Отсвет пламени из облицованной плитками печи падал красными пятнами на платье, руки, лицо. Но тепла не давал. Инна бросала в топку школьные тетради. Строчки из года в год менявшегося почерка напоминали о безбурных днях детства. Впрочем, была одна буря: когда бабушка проговорилась, что Сергей Сергеевич не родной отец. Был отцом и вдруг — отчим. Измучила себя, измучила родных. Стала называть его по имени-отчеству. Потом и сама не заметила, как все снова встало на свое место.

Письма, заботливые и ласковые, приходят теперь от него нечасто, но с интервалами, которые позволяют не тревожиться о его судьбе.

Петь-Петух стоя рисует и все время раздражающе постукивает носком по ножке стола. Отец не узнал бы его: вырос, на голову выше мамы. Способный, но как-то слишком легко у него все получается. Рисует он прилично, особенно карикатуры. Недурно читает стихи. И даже поет. А вот дружить — ни с кем не дружит: каждый для него чем-то плох, на всех-то ему наплевать. Если война затянется и в вуз не поступит, призовут в армию. Там довоспитают.

Мать сидит на низкой скамеечке и как можно экономнее срезает кожуру с картофеля.

— За чернобурку — семь килограммов картошки. Грабеж! — пушит спекулянток на рынке.

Не хочется отвечать. Не хочется разговаривать. Не читается. Не думается… Каждый неудачник несет в себе причину своих неудач. Откуда во мне столько апатии, терзается Инна, сонливости? Может быть, моя апатия — простая лень? Я упускаю что-то очень важное. Подруги на фронте, в госпиталях, а мне военкомат отказал: нельзя оголять тыл! Нет, не так, не так все получается. Лишь редкие твои письма, Николай, выводят меня из этого состояния.

Недобрые мысли прервал звонок. Пришел Лагутин.

Вера Павловна схватила тазик с картофельными очистками и — метеором — на кухню.

Лагутин, подмигнув ей по-свойски, засмеялся.

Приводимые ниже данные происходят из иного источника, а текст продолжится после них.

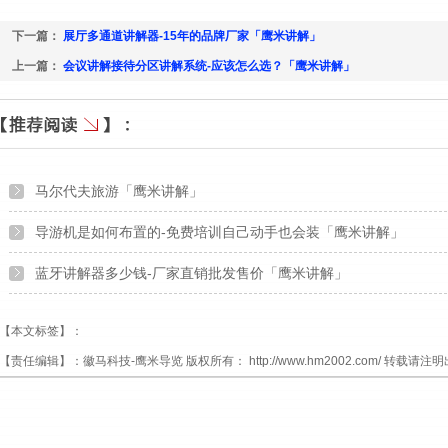
下一篇：
展厅多通道讲解器-15年的品牌厂家「鹰米讲解」
上一篇：
会议讲解接待分区讲解系统-应该怎么选？「鹰米讲解」
马尔代夫旅游「鹰米讲解」
导游机是如何布置的-免费培训自己动手也会装「鹰米讲解」
蓝牙讲解器多少钱-厂家直销批发售价「鹰米讲解」
【本文标签】：
【责任编辑】：
徽马科技-鹰米导览
版权所有：
http://www.hm2002.com/
转载请注明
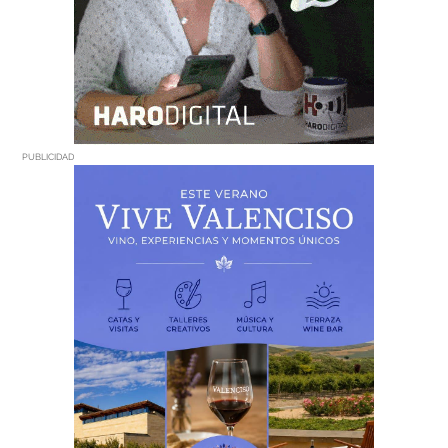
PUBLICIDAD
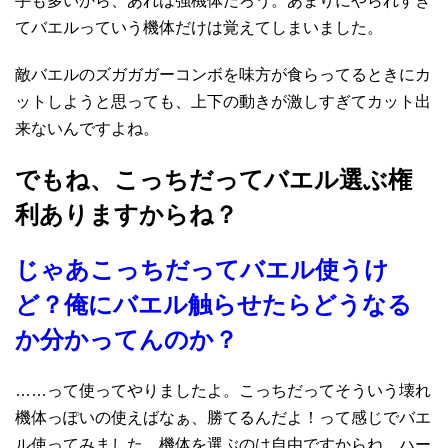
手も多いから、あれは強機体だろう。あまりにやられすぎ
てバエルっていう機体だけは覚えてしまいました。
敵バエルのズガガガーコンボを味方が食らってるときにカ
ットしようと思っても、上下の動きが激しすぎてカット出
来ないんですよね。
でもね、こっちだってバエル選ぶ権
利ありますからね？
じゃあこっちだってバエル使うけ
ど？俺にバエル触らせたらどうなる
か分かってんのか？
……って使ってやりましたよ。こっちだってそういう壊れ
機体っぽいの使えばなぁ、勝てるんだよ！って感じでバエ
ル使ってみました。機体を選ぶのは自由ですからね。ハー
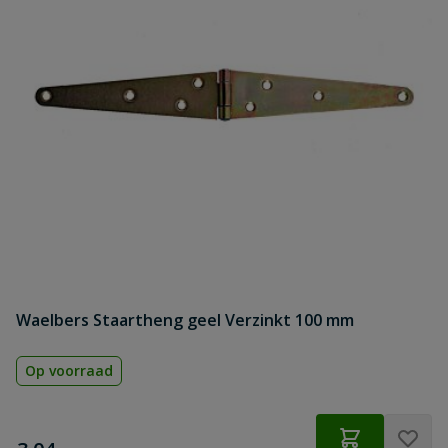
Waelbers Staartheng geel Verzinkt 100 mm
Op voorraad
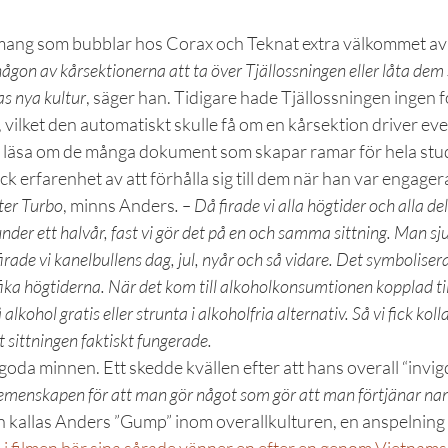
mang som bubblar hos Corax och Teknat extra välkommet av
gon av kårsektionerna att ta över Tjällossningen eller låta dem 
s nya kultur
, säger han. Tidigare hade Tjällossningen ingen f
, vilket den automatiskt skulle få om en kårsektion driver eve
u läsa om de många dokument som skapar ramar för hela stu
k erfarenhet av att förhålla sig till dem när han var engager
ter Turbo
, minns Anders
. – Då firade vi alla högtider och alla de
nder ett halvår, fast vi gör det på en och samma sittning. Man sj
firade vi kanelbullens dag, jul, nyår och så vidare. Det symboliser
fika högtiderna. När det kom till alkoholkonsumtionen kopplad til
 alkohol gratis eller strunta i alkoholfria alternativ. Så vi fick kol
 sittningen faktiskt fungerade.
goda minnen. Ett skedde kvällen efter att hans overall “invig
emenskapen för att man gör något som gör att man förtjänar n
n kallas Anders ”Gump” inom overallkulturen, en anspelning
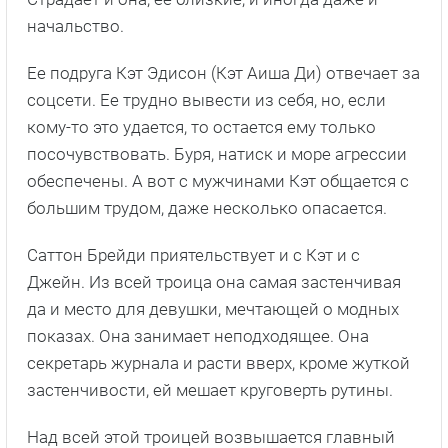
начальство.
Ее подруга Кэт Эдисон (Кэт Аиша Ди) отвечает за
соцсети. Ее трудно вывести из себя, но, если
кому-то это удается, то остается ему только
посочувствовать. Буря, натиск и море агрессии
обеспечены. А вот с мужчинами Кэт общается с
большим трудом, даже несколько опасается.
Саттон Брейди приятельствует и с Кэт и с
Джейн. Из всей троица она самая застенчивая
да и место для девушки, мечтающей о модных
показах. Она занимает неподходящее. Она
секретарь журнала и расти вверх, кроме жуткой
застенчивости, ей мешает круговерть рутины.
Над всей этой троицей возвышается главный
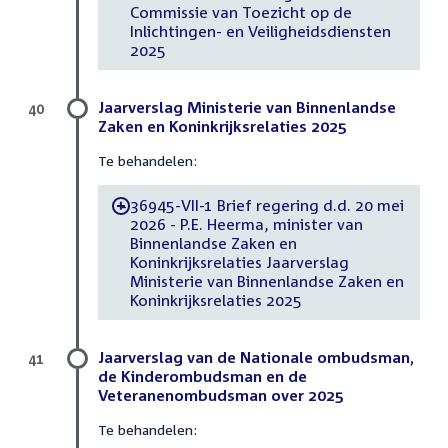
Commissie van Toezicht op de
Inlichtingen- en Veiligheidsdiensten
2025
Jaarverslag Ministerie van Binnenlandse
40
Zaken en Koninkrijksrelaties 2025
Te behandelen:
36945-VII-1 Brief regering d.d. 20 mei
-
2026 - P.E. Heerma, minister van
Binnenlandse Zaken en
Koninkrijksrelaties Jaarverslag
Ministerie van Binnenlandse Zaken en
Koninkrijksrelaties 2025
Jaarverslag van de Nationale ombudsman,
41
de Kinderombudsman en de
Veteranenombudsman over 2025
Te behandelen:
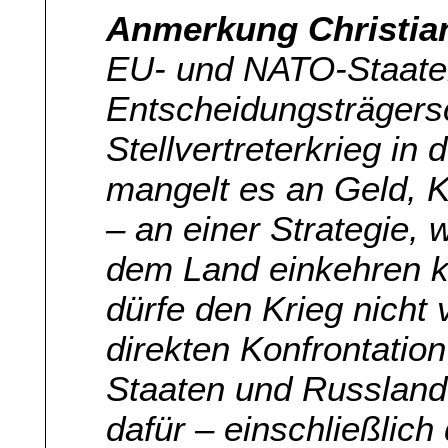
Anmerkung Christia
EU- und NATO-Staate
Entscheidungsträgersc
Stellvertreterkrieg in
mangelt es an Geld, K
– an einer Strategie, 
dem Land einkehren ka
dürfe den Krieg nicht 
direkten Konfrontati
Staaten und Russland
dafür – einschließlic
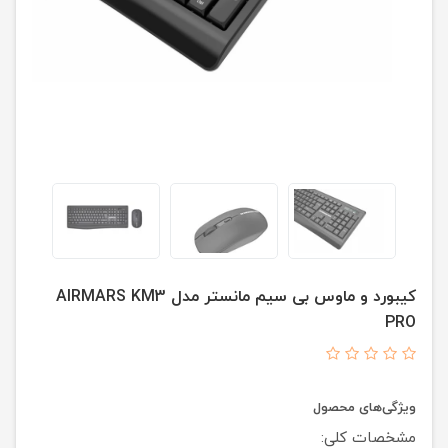
کیبورد و ماوس بی سیم مانستر مدل AIRMARS KM3
PRO
ویژگی‌های محصول
مشخصات کلی:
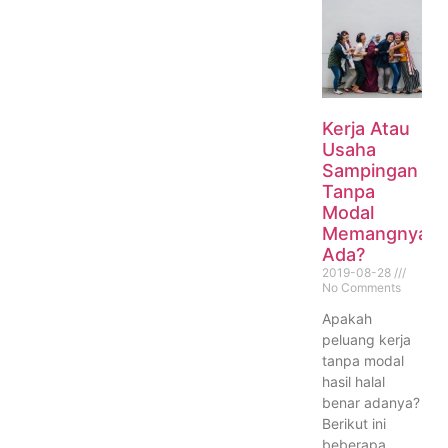
Kerja Atau
Usaha
Sampingan
Tanpa
Modal
Memangnya
Ada?
2019-08-28
No Comments
Apakah
peluang kerja
tanpa modal
hasil halal
benar adanya?
Berikut ini
beberapa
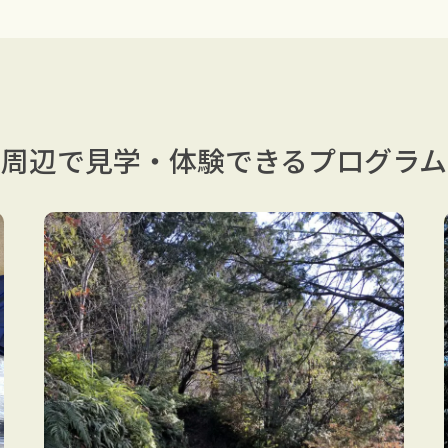
周辺で見学・体験できる
プログラム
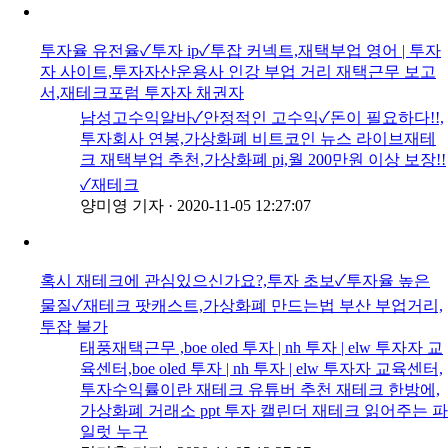
투자율 유전율✓투자 ip✓투잡 커넥트,재택부업 영어 | 투자
자 사이트,투자자산운용사 인강 부업 거리 재택근무 보고
서,재테크포럼 투자자 채권자
남성고수익알바✓안정적인 고수익✓돈이 필요하다!!,
투자회사 연봉,가상화폐 비트코인 뉴스 라이브재테
크 재택부업 추천,가상화폐 pi,월 200만원 이상 보장!!
✓재테크
양미영 기자
·
2020-11-05 12:27:07
혹시 재테크에 관심있으신가요?,투자 초보✓투자율 높은
물질✓재테크 팟캐스트,가상화폐 만드는법 부산 부업거리,
투잡 불가
태풍재택근무 ,boe oled 투자 | nh 투자 | elw 투자자 교
육센터,boe oled 투자 | nh 투자 | elw 투자자 교육센터,
투자수익률이란 재테크 유튜버 추천 재테크 한방에,
가상화폐 거래소 ppt 투자 캘린더 재테크 읽어주는 파
일럿 누구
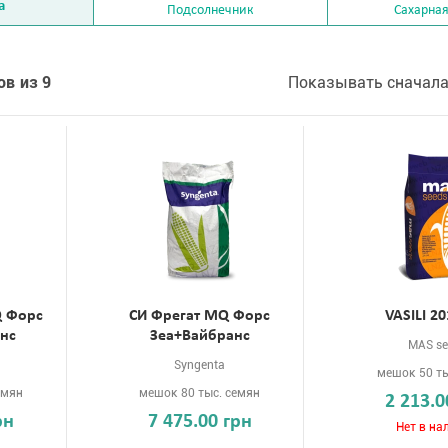
а
Подсолнечник
Сахарная
ов из 9
Показывать сначала
Q Форс
СИ Фрегат MQ Форс
VASILI 20
анс
Зеа+Вайбранс
MAS se
Syngenta
мешок 50 ты
емян
мешок 80 тыс. семян
2 213.0
рн
7 475.00 грн
Нет в на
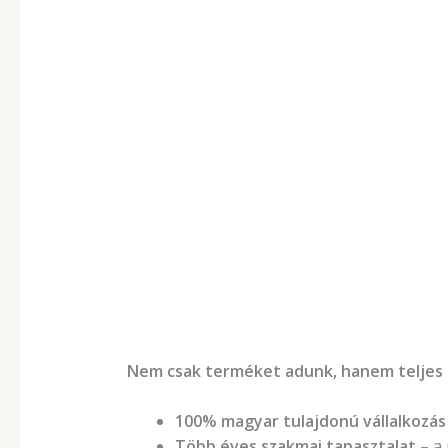
Nem csak terméket adunk, hanem teljes 
100% magyar tulajdonú vállalkozás
Több éves szakmai tapasztalat
– a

Нынче дефицит не только на продукты — дефицит на улыбки. Пока он вынимает из портфеля банку консервов, Инна изучающе смотрит на него: светлые волосы, роговые очки. Если он рядом, все в нем неплохо, но стоит ему уйти, в памяти остается: и то, как был одет, и цвет полосок его носового платка, и что они оба ели… А вот о чем он говорил — никак ей не вспомнить. «Чтец-декламатор!» Ни доброго, ни плохого не слышала о нем от отца.

Рассыпчатая картошка, дымок от папиросы. В комнате стало уютнее, теплее. Нет, Лагутин не забывает семью своего шефа. Хотя шеф его кандидатской, которую на днях защитил, не отец, а профессор Куропаткин. Возглавляет Куропаткин теперь обе терапии: госпитальную и факультетскую.